Progetto Millennium è il percorso per definire e realizzare il Piano Strategico di Sviluppo di Roma Capitale, in modo da rilanciare il ruolo della Città nel panorama nazionale e internazionale, cogliendo tutte le opportunità che emergono in una fase storica in cui le aree metropolitane risultano i principali “motori dello sviluppo” a livello globale.

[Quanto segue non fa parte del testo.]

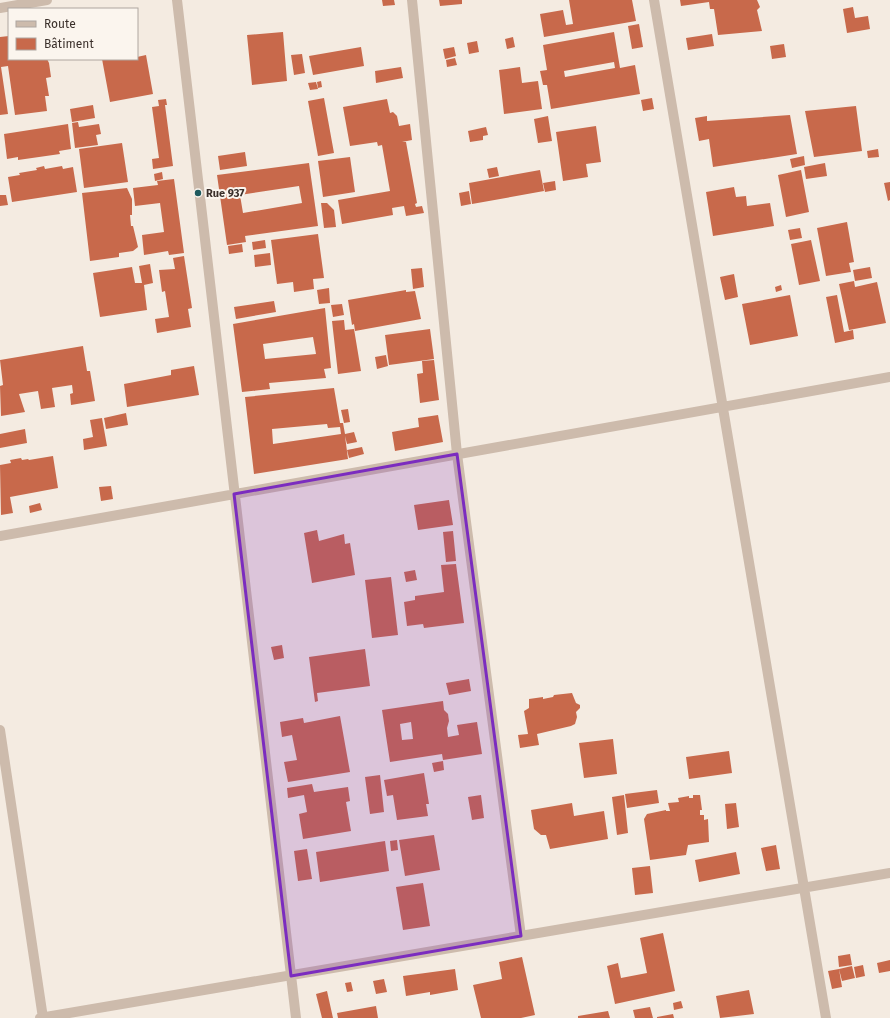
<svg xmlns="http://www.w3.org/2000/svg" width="890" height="1018" font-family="'Fira Sans',sans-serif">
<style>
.building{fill:#c8694b;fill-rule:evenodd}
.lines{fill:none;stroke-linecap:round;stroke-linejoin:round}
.minor{stroke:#cdbbac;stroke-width:10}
.marked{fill:#7b2cbf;fill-opacity:0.2;stroke:#7b2cbf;stroke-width:3;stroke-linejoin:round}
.poi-dot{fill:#1f5a5e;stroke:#fbf5ee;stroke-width:1.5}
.labels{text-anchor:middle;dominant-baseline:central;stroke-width:4;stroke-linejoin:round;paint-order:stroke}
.poi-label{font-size:11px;font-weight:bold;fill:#3b302b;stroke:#fbf5ee;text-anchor:start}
</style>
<rect width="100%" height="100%" fill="#f4ebe1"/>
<path class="building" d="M382,0H394L395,5L383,6Z
M439,0H462V4L440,6Z
M569,0H632L636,21L544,37L540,14L563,10L566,25L573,24Z
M680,0H757L760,7L757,10L762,31L718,35L714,9H710L709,2L681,6Z
M853,7L855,18L868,16L870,29L847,33L843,9Z
M639,24L643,47L632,49L628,26Z
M283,32L287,81L252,85L247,35Z
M614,32L620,68L635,65L640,94L551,109L547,85H543L540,71L547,70L543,45ZM614,62L615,68L565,77L564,71Z
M712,34L714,46L688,50L686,38Z
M9,36V59H47L49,63L51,77L46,78L49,96H45L47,111L15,115L8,66L1,67L8,114L0,115V37Z
M513,37L515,47L507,49L505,39Z
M477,41L479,52L469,54L467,43Z
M784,44L786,57L772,59L770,46Z
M361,47L364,66L313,75L309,56Z
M454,47L456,56L445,59L443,49Z
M302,54L305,73L294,75L291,55Z
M146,55L153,94L110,102L102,59H137V57Z
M455,58L457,65L447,67L446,60Z
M401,67L403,78L376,83L375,71Z
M520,67L522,83L538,81L542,109L504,114L499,70Z
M321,81L322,87L318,88L317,82Z
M316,82L318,89L310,90L308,83Z
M324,98L334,153L318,156L308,101Z
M652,98L654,109L643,111L641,100Z
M166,99L167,105H165L173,166L153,169L152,159L159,158L152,107L159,106L158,100Z
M387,99L390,113L393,112L397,116L399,126L410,124L412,140L402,142H406L417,203L415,204L416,207L422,206L424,213L406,216L404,206L392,208L393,215L342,224L338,200L390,191L382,145L378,146L377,142L350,146L343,107Z
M93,105L95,118L72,122L70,109Z
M856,106L862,151L814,157L805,111Z
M790,115L797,154L713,167L709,139L699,141L695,118L707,116V121Z
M548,116L552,141L538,143L534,119Z
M78,122L79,127L99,124L101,134L96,135L98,145L75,148L72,123Z
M68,124L71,149L59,151L60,154L18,160V157L7,159L4,134Z
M596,126L601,162L586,164L588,177L563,181L556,132Z
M486,127L488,135L483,136V140L470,142L468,131Z
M122,143L128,182L84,188L79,149Z
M878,149L879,157L868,158L867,151Z
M245,152L247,166L220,170L218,156Z
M804,156L805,165L792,168L790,159Z
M350,157L355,192L323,197L318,161Z
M309,163L318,226L245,236L246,242L227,245L217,175ZM299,186L302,203L243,213L240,195Z
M825,163L827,176L806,179L804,167Z
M44,166L45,169L62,166L63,169L73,167L77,192L12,202L8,177L20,175L19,173L37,170L36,168Z
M497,167L499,176L489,178L487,169Z
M540,170L544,191L472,204L469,183Z
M801,170L809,212L786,217L778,175Z
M162,172L163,179L155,181L154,174Z
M174,179L184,253L169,255L168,251L144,255L142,235L164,232L160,203L135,206L133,188L158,185L157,181Z
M555,181L556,190L545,192L543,183Z
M890,182V200L888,201L884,183Z
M734,187L736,197L746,196L747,206L770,203L774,226L713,236L706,192Z
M127,188L132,199V215H130L131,226H133L138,247L133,251L119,253V257L90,261L82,193Z
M469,191L471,204L461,206L459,193Z
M0,195H6L8,205L0,206Z
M321,203H327L334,210L336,227L324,228Z
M847,222L854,262L849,263L851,272L826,276L817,228Z
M800,228L802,238L790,240L788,230Z
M318,234L324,278L313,279L314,289L294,292L293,282L277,284L271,240Z
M265,240L266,248L253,250L252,242Z
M811,240L820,281L799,285L791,244Z
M242,244L243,252L229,254L228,246Z
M270,253L271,265L255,267L254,255Z
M184,256L192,308L188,309L191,327L157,333L155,319L169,317L165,291L162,292L159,270L175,269L173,258Z
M150,264L153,283L144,285L147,310L100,317L93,273L132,267L135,283H142L139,266Z
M870,267L872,278L855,281L853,270Z
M422,268L424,287L413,289L411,269Z
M734,274L738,297L725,300L720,277Z
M854,281L855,287L877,282L886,323L849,330L839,284Z
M781,285L782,290L776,292L775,287Z
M329,288L330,303L319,304L317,290Z
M406,290V292L415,291L421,319L355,331L354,324L352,325L348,300Z
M790,295L798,336L750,345L742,304Z
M837,295L844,332L853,330L854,339L835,343L826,297Z
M274,301L276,312L236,319L234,307Z
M342,304L344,315L333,317L331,305Z
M325,308L331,368L324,369L326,378L269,383L270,389L242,392L233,324ZM313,337L316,354L265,359L263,344Z
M344,320L345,330L354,329L361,371L338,374L332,321Z
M430,329L434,359L389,365L385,335Z
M83,346L87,371H90L95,401L71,405L70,394L73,393L72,385L52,388L55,407L41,409L38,391L19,394L25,412L1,416L0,386L3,385L0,360Z
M386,355L388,366L377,369L375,357Z
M434,360L439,400L420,403L417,374L423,373L422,361Z
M194,366L199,395L127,407L124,384L171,375V370Z
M334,388L340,423H343L345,434L354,432L357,442L347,444L345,436L348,459L254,474L245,397ZM327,424L328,428L340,427L341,434L273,444L272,429Z
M348,409L350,422L344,423L341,410Z
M126,413L128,425L106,429L104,418Z
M438,415L443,442L395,451L392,432L419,427L418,418Z
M102,418L107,446L84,450L83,439L93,437L90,420Z
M25,429L27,443L0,448V434Z
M362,447L364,454L349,458L347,450Z
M53,456L58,488L10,497L13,513L1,515L0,465L11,463L10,460L21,458L22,460L28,459L29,460Z
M111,486L113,499L101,501L99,487Z
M449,500L453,525L418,530L414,505Z
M40,503L42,510L30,513L29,506Z
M317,530L319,541L344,534L345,544L350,543L355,575L312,583L304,533Z
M453,531L456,561L446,562L443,532Z
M456,564L464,623L424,628L423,624L407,626L404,602L415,600V596L444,592L441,565Z
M415,570L417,580L406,582L404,572Z
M391,577L398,635L372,638L365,580Z
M282,645L284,658L274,660L271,647Z
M365,649L370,686L317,693L318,701L315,702L309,657Z
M469,679L471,691L449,695L446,683Z
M572,693L576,703L580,705V708L576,712L577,717L575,724L571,726L537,734L539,745L520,748L518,735L528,734L524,711L529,708V699L543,697V699L553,697L554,695Z
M443,701L444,710L448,714L449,721L447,728L448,737L459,735L457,725L477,722L482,754L443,760L442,754L390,762L382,710ZM411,722L413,739L402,740L400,724Z
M340,716L350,772L288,782L284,762L297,760L292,735L282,737L280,722L303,718L304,723Z
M613,739L617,774L584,778L579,743Z
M729,751L732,773L689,779L686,757Z
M443,761L444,770L434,772L432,763Z
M424,773L429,804H426L428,816L397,820L393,795L387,796L384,780Z
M380,775L384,812L370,814L365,777Z
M312,784L314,792L348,787L350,801L346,802L351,831L303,839L299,814L307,812L304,795L288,798L287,788Z
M657,790L659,803L627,808L625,794Z
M481,795L484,818L472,820L468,797Z
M624,795L628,833L617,835L612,797Z
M693,795H700L702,810H700V815H704V820L708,819L709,842L688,845L686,855L650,860L644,819L647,814L666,810V811H670L668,803L679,802L678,798L689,796V798H693Z
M572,803L574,816L604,811L608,839L550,849L546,835H541L534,829L531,810Z
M736,803L739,827L727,829L725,804Z
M434,835L440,870L405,876L399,840Z
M397,840L398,850L391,851L390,841Z
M385,841L389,871L320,882L316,852Z
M776,845L780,869L766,871L761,848Z
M307,849L312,879L298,881L294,851Z
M736,852L740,874L699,882L695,860Z
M650,866L653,893L635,895L632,868Z
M423,883L430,926L403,930L396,887Z
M663,933L675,991L615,1004L607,966L618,963L621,978L647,973L640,938Z
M850,954L852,965L839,967L838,956Z
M522,957L535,1015L521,1018H481L473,985L502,979L499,962Z
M890,960V971L879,973L877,963Z
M863,965L865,976L856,978L854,967Z
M852,966L855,978L842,981L839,969Z
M455,969L458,990L430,995V992L406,996L403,976Z
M839,969L842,987L832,989L828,971Z
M384,979L387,992L376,994L373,981Z
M351,982L353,991L347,992L345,983Z
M749,990L754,1014L720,1018L716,996Z
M327,991L333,1018H322L316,994Z
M681,1001L683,1008L674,1010L673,1003Z
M376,1006L378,1018H338L337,1013Z
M650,1007L653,1018H635L633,1010Z
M608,1011L610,1018H578V1016Z
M673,1014L674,1018H657V1017Z"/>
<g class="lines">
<path class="minor" d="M177,0L296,1018
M412,0L457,454L521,936
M654,0L826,1018
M0,8L47,0
M0,536L890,377
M0,730L43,1018
M40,1018L890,873"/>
</g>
<path class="marked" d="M457,454L521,936L291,976L234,494Z"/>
<circle class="poi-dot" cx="198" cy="193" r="4"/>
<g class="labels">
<g class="poi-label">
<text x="206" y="193">Rue 937</text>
</g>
</g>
<rect x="8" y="8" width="130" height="52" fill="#fbf5ee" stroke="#aea6a0"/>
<rect x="16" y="21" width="20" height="6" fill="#cdbbac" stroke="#aea6a0"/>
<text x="44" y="28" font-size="12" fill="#3b302b">Route</text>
<rect x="16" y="38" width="20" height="12" fill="#c8694b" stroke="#aea6a0"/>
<text x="44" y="48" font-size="12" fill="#3b302b">Bâtiment</text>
</svg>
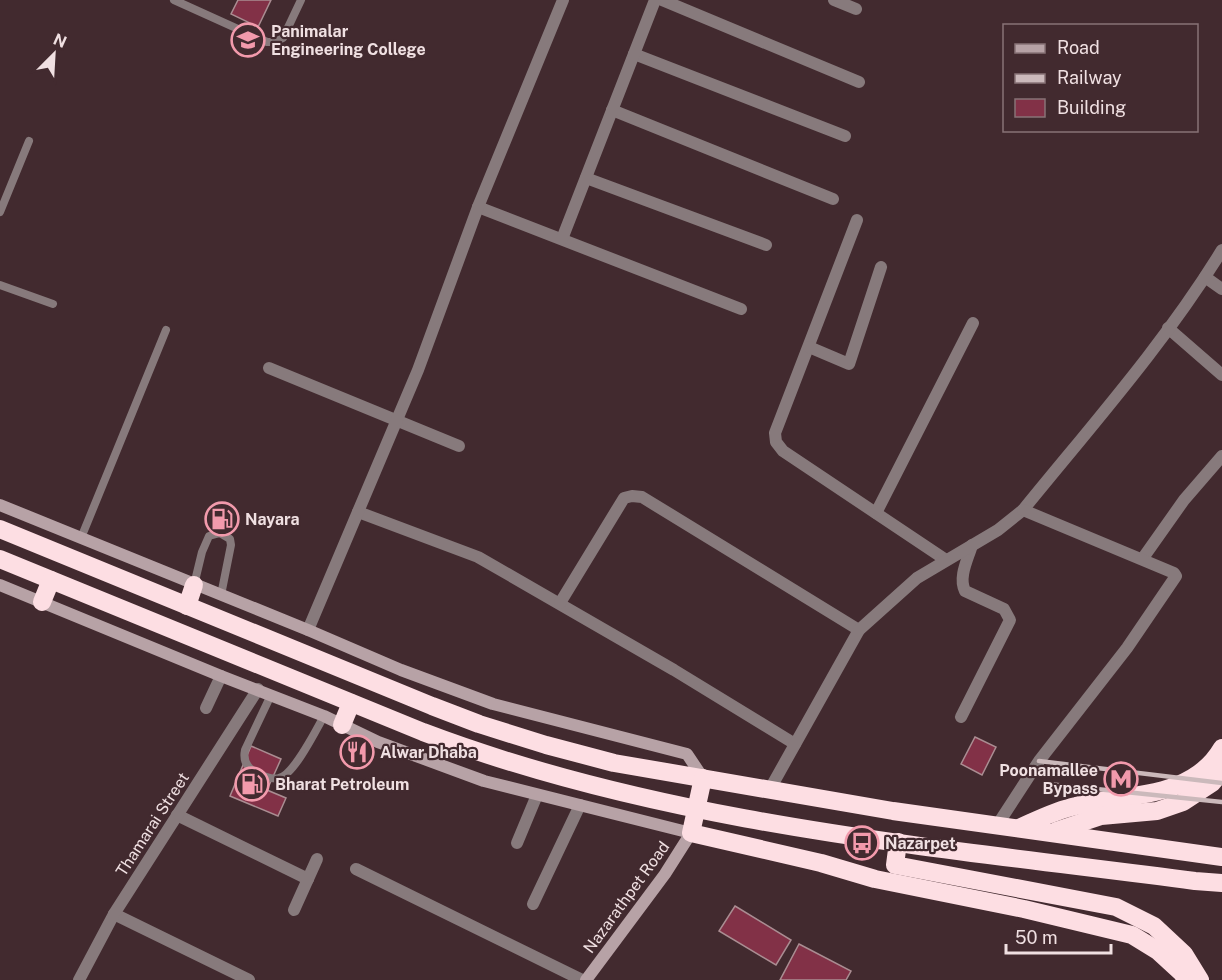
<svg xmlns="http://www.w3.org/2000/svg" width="1222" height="980" viewBox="0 0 1222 980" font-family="'Public Sans',sans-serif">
<rect width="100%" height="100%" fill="#422a2f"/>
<g fill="#823147" stroke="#aa8d92" stroke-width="1.5">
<path d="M238,0H271L258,27L231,14Z"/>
<path d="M975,737L996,747L982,775L961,764Z"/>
<path d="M251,746L281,759L267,790L286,798L278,816L230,796Z"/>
<path d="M735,906L791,940L776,965L719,931Z"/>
<path d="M799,944L851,971L846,980H780Z"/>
</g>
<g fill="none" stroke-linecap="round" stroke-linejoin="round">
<g stroke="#877a7c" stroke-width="8">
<path d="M174,0L267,42H275L283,38L301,0"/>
<path d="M0,212L29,141"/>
<path d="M0,285L53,304"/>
<path d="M81,538L166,330"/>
<path d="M194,585L202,552L209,536L220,533L230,539L231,545L221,595"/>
<path d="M271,695L245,750C243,760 246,768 257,773C263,776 272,780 279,778C294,775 316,730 324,716"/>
</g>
<g stroke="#877a7c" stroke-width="12">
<path d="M662,0L859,82"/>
<path d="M834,0L856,9"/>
<path d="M634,54L845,136"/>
<path d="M612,110L833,199"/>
<path d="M586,178L766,245"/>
<path d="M478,207L741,309"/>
<path d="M857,220L775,433L776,442L783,451L946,560"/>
<path d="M562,239L655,0"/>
<path d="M1205,277L1222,289"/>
<path d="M1168,328L1222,375"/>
<path d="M809,347L849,364L881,267"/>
<path d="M269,368L459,446"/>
<path d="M358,512L478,557L674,670L795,744"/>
<path d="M876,513L973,323"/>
<path d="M1143,558L1184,500L1222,456"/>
<path d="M560,603L624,498L632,496L642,497L859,630"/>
<path d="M308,630L418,370L478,207L563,0"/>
<path d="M206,708L221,676"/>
<path d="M961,717L1010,620L1004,609L965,591C958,577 968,559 972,545"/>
<path d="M770,789L859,630L917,578L998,530L1023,510C1092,425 1165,343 1222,250"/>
<path d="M177,815L308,879"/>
<path d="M996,827L1039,761L1127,648L1176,576L1174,573L1023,510"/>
<path d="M517,843L537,795"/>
<path d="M356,869L582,980"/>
<path d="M533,904L580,805"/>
<path d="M294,910L317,859"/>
<path d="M114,914L249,980"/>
<path d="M79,980L114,914L258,689"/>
</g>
<g stroke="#b7a2a6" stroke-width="12">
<path d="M0,505L308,630L401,670L493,704L687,754L703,778"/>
<path d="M0,585L221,676L324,716L378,742L484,781L691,833L665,874L586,980"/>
</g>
<g stroke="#fddee3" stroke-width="18">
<path d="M0,529L432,706L479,724L546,745L614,763L893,811L1222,857"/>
<path d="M0,559L423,732C668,825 936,847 1195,881L1222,883"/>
<path d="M42,602L51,580"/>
<path d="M187,606L194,585"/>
<path d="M342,725L351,703"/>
<path d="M703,778L691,833L821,863L875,879L1024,909L1132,935L1158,951L1182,973L1186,980"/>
<path d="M1019,828C1037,820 1056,810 1076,806C1126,793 1192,800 1222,748"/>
<path d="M1056,831L1101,816L1157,811L1183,802L1212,783L1222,771"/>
<path d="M898,842L895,865L1116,907L1154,926L1184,954L1200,980"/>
</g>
<g stroke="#cbb9bb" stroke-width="4.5">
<path d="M1039,761L1222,783"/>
<path d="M1048,784L1222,802"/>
</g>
</g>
<defs>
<symbol id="university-ring" viewBox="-11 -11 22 22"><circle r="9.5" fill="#422a2f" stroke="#f29aac" stroke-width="1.5"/><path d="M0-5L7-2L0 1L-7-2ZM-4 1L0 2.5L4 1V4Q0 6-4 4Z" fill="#f29aac"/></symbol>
<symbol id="fuel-ring" viewBox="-11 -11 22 22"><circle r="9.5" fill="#422a2f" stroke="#f29aac" stroke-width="1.5"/><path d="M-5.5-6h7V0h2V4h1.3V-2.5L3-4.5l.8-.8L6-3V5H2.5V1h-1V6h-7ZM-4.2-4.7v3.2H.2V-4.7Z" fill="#f29aac"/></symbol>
<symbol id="restaurant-ring" viewBox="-11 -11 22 22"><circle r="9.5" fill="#422a2f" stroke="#f29aac" stroke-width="1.5"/><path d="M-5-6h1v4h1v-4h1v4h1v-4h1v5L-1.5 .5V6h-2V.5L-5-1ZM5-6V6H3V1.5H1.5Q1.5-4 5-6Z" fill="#f29aac"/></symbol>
<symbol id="metro-ring" viewBox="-11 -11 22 22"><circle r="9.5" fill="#422a2f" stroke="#f29aac" stroke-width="1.5"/><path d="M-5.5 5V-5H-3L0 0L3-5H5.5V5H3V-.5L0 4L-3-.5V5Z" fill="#f29aac"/></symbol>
<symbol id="bus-ring" viewBox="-11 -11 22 22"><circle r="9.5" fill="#422a2f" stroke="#f29aac" stroke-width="1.5"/><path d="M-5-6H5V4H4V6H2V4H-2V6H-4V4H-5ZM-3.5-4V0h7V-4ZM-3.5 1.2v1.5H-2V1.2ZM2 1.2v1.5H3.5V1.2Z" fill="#f29aac"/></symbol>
</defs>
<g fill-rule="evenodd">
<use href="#university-ring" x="229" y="21" width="38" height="38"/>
<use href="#fuel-ring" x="203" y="500" width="38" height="38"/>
<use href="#restaurant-ring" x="338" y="733" width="38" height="38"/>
<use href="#metro-ring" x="1102" y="760" width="38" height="38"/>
<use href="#fuel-ring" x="233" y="765" width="38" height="38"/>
<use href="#bus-ring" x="843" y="824" width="38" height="38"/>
</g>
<g text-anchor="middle" stroke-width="4.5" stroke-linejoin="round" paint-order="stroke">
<g font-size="16" font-weight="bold" fill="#f0e0e2" stroke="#422a2f" text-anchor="start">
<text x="271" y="37">Panimalar<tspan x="271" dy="18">Engineering College</tspan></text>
<text x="245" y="525">Nayara</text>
<text x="380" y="758">Alwar Dhaba</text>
<text x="1098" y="776" text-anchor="end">Poonamallee<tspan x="1098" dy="18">Bypass</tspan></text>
<text x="275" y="790">Bharat Petroleum</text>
<text x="885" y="849">Nazarpet</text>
</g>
<g font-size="16" fill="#f0e0e2" stroke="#422a2f">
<text transform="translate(152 824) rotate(-57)" y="6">Thamarai Street</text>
<text transform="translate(626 897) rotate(-54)" y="6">Nazarathpet Road</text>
</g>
</g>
<rect x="1003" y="24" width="195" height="108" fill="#422a2f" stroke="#887377" stroke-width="1.5"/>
<rect x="1015" y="44" width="30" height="9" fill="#b7a2a6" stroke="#887377" stroke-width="1.5"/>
<text x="1057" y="54" font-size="18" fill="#f0e0e2">Road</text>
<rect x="1015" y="74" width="30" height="9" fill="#cbb9bb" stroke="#887377" stroke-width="1.5"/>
<text x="1057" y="84" font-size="18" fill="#f0e0e2">Railway</text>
<rect x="1015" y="99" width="30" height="18" fill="#823147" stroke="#887377" stroke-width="1.5"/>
<text x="1057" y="114" font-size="18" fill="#f0e0e2">Building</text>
<g transform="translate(54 54) rotate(24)" stroke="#422a2f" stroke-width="4.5" paint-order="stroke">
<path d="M0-4.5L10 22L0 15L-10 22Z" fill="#f0e0e2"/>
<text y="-9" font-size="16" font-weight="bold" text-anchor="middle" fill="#f0e0e2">N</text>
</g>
<path d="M1006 944v9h105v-9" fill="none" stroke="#f0e0e2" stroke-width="3"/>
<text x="1015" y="944" font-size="18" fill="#f0e0e2" stroke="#422a2f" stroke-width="4.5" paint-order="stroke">50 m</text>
</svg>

Il decennio che abbiamo di fronte colloca Roma al centro di un crocevia ricco di sfide cruciali per il suo sviluppo e la sua crescita. Un decennio che si apre simbolicamente nel 2010, anno in cui nasce ufficialmente il nuovo ente territoriale denominato Roma Capitale, e si chiude nel 2020, l'anno delle XXXII Olimpiadi per le quali Roma Capitale ha posto la sua candidatura come sede ospitante.
Il percorso è stato chiamato “Progetto Millennium 2010-2020” proprio per sottolineare l’importanza delle sfide che ci attendono. Un nome ambizioso, che richiama chiaramente il titolo del Rapporto conclusivo della Commissione per il Futuro di Roma Capitale (Commissione Marzano), “Roma Porta dei Tempi”. Un Rapporto che ha costituito il primo passo per la definizione della vision contenuta nel Piano Strategico di Sviluppo di Roma Capitale, attualmente in fase di elaborazione.
Le due caratteristiche principali del Progetto Millennium riguardano il metodo decisionale, aperto e partecipato, e un orizzonte temporale di medio-lungo termine.
La vision, ossia l’idea portante della Roma del futuro, deriva da un processo di definizione articolato in diversi momenti e al quale prendono parte tutti gli attori dello sviluppo cittadino costiutendo il fulcro intorno al quale si definiscono gli obiettivi strategici, i temi progettuali e i progetti pilota che formeranno l’ossatura del Piano Strategico di Sviluppo.
I valori ispiratori di Progetto Millennium, emersi dai lavori della Commissione per il Futuro di Roma Capitale e dal Documento di Programmazione Finanziaria 2009-2011 di Roma Capitale, nonché dal confronto fra i diversi attori coinvolti in tutte le fasi del percorso di pianificazione strategica, sono quelli della competitività e della solidarietà. Competitività intesa come capacità di individuare nuove opportunità di sviluppo sostenibile, recuperando e valorizzando le eccellenze disponibili e ponendo le condizioni per conquistare nuovi obiettivi di mercato. Solidarietà intesa come capacità di creare un alto livello di coesione sociale e un clima di sostegno diffuso tra cittadini, istituzioni e imprese, quanto mai necessario in questo periodo di complesse trasformazioni sia nazionali che internazionali, con forti ricadute sociali.